== Task to complete ==
Enumerate each line of the material below that contains the string "Qrella". Treat the match as case-sensitive.

== Records supplied ==

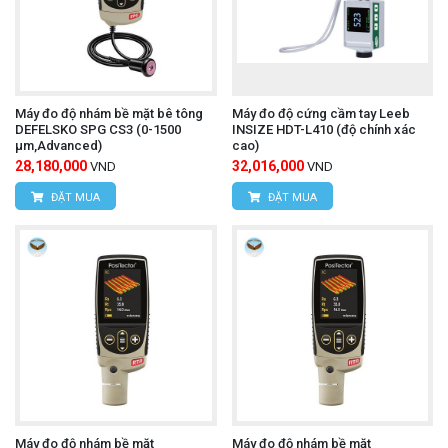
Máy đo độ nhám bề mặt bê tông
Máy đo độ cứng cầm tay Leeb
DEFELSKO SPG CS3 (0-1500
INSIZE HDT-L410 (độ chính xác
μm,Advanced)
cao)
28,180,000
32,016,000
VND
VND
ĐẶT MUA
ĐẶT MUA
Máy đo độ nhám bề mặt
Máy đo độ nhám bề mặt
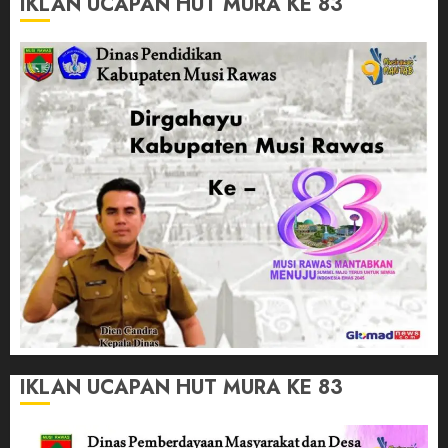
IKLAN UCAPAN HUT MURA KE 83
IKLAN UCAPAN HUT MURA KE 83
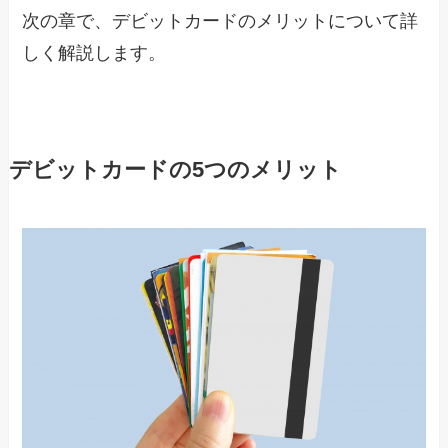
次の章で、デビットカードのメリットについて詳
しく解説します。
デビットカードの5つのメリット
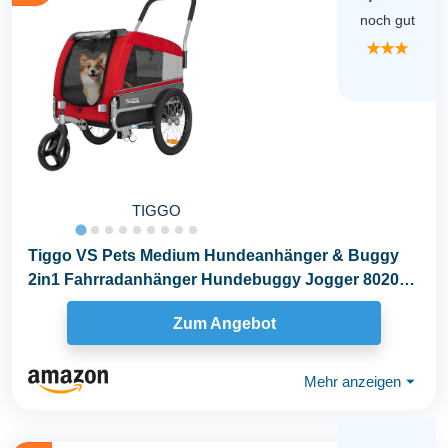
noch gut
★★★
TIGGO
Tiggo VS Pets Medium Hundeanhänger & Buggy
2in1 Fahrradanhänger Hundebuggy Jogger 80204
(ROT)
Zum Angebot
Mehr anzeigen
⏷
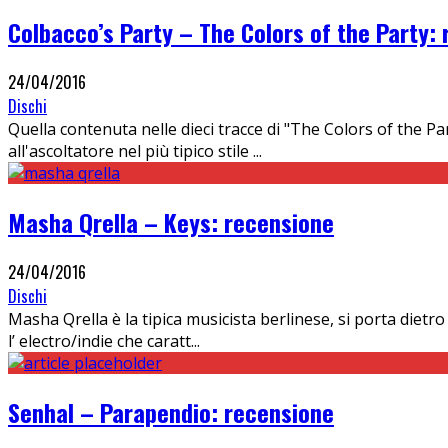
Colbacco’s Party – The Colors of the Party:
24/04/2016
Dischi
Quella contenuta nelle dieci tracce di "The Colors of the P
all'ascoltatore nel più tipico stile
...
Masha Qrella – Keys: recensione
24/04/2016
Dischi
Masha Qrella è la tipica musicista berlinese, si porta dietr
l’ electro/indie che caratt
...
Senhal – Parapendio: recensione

== Response to this task ==
Masha Qrella – Keys: recensione
Masha Qrella è la tipica musicista berlinese, si porta dietr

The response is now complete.